Am Dienstag, den 08.12.2009, 07:27 -0500 schrieb Raymond Toy:
> In Bug 2910437, the value of beta_incomplete(1b0,1,z) changes. On
> further inspection, this is caused by the caching in FPE. As
> explained in the bug, what is happening is that fpprec is 56, and the
> cached value of bigfloat %e is used. But one call has fpprec = 57, so
> a new value of %e is computed. This is ok. But the next call to
> beta_incomplete has fpprec = 56, so the 57-bit cached value is rounded
> to a 56 bit value. This rounded value is off by one bit from the
> original value.
>
> I don't think we should do this. I can see three solutions:
>
> 1. Always recompute the value. We probably don't want to do
> this.
> 2. Cache the most recent value. If fpprec changes, recompute %e
> and save that. This should fix the roundoff problem.

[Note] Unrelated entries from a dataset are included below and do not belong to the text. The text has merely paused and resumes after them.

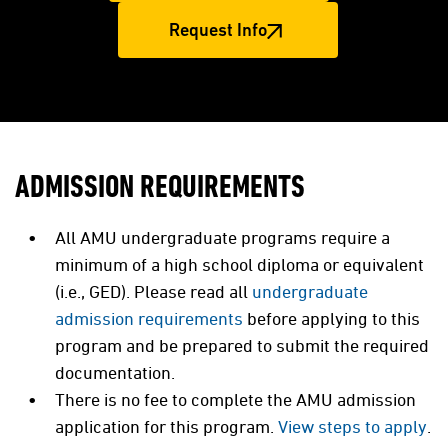
Request Info
ADMISSION REQUIREMENTS
All AMU undergraduate programs require a
minimum of a high school diploma or equivalent
(i.e., GED). Please read all
undergraduate
admission requirements
before applying to this
program and be prepared to submit the required
documentation.
There is no fee to complete the AMU admission
application for this program.
View steps to apply
.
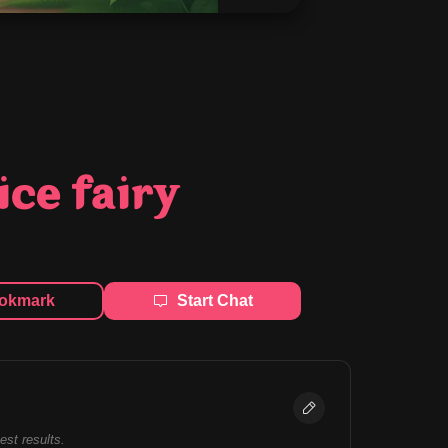
ice fairy
okmark
Start Chat
best results.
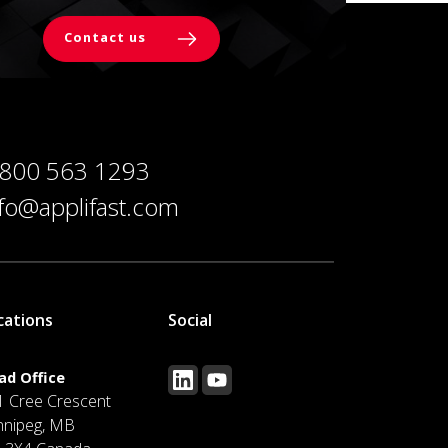
Contact us
 800 563 1293
nfo@applifast.com
cations
Social
ad Office
1 Cree Crescent
nnipeg, MB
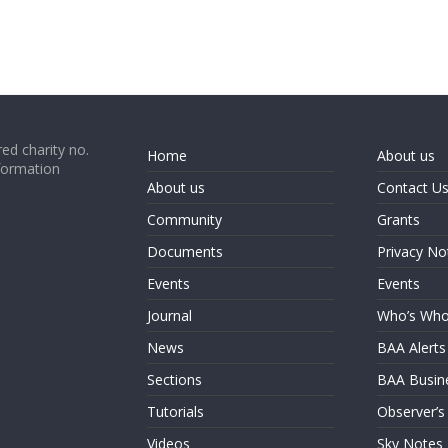
ed charity no.
Home
About us
formation
About us
Contact U
Community
Grants
Documents
Privacy No
Events
Events
Journal
Who’s Wh
News
BAA Alerts
Sections
BAA Busin
Tutorials
Observer’s
Videos
Sky Notes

> 3. Cache all computed values, and use the cached value when
> possible or compute a new value when needed. This should fix
> the roundoff problem too.
> Option 2 is simple and has (almost) fixed space usage, but potentially
> large speed consequences. Option 3 is relatively simple, but could
> consume a large amount of memory caching the values, but is very fast
> except when a new value is computed. I think I prefer option 3, but I
> don't really have any idea how often new values are computed.
>
> Also, I don't have any examples for %pi or %gamma, but surely there
> are similar roundoff problems. Whatever solution is chosen for %e
> should also be used for %pi and %gamma.

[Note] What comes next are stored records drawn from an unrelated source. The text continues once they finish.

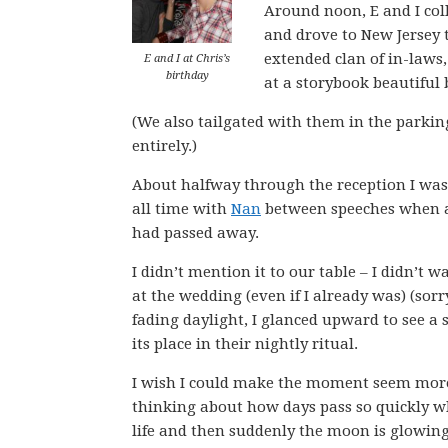
Around noon, E and I coll
and drove to New Jersey 
extended clan of in-laws,
E and I at Chris’s
birthday
at a storybook beautiful 
(We also tailgated with them in the parking
entirely.)
About halfway through the reception I was 
all time with
Nan
between speeches when a 
had passed away.
I didn’t mention it to our table – I didn’t w
at the wedding (even if I already was) (sorry
fading daylight, I glanced upward to see a 
its place in their nightly ritual.
I wish I could make the moment seem more po
thinking about how days pass so quickly wh
life and then suddenly the moon is glowing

Is it correct, that we have to cache one value of the constants %e, %
gamma, ... for every value of fpprec?
If this is the case I can not imagine that we need to store a lot of
values. We have the standard value fpprec = 56 and some extra values
because of extra digits we use in some calculations. A user who change
the value of fpprec will need the same amount of extra values for his
choice of fpprec.
The only code I knew which might changes the value of fpprec more than
once is the the code for the hypergeometric functions. I think fpprec
can be stepwise doubled up to a value of fpprec=1000. But this is done
in four steps.
Perhaps, it is possible to flush the cache, when a user changes the
value of fpprec very often.
But I might be wrong. I do not know much about the bigfloat algorithm.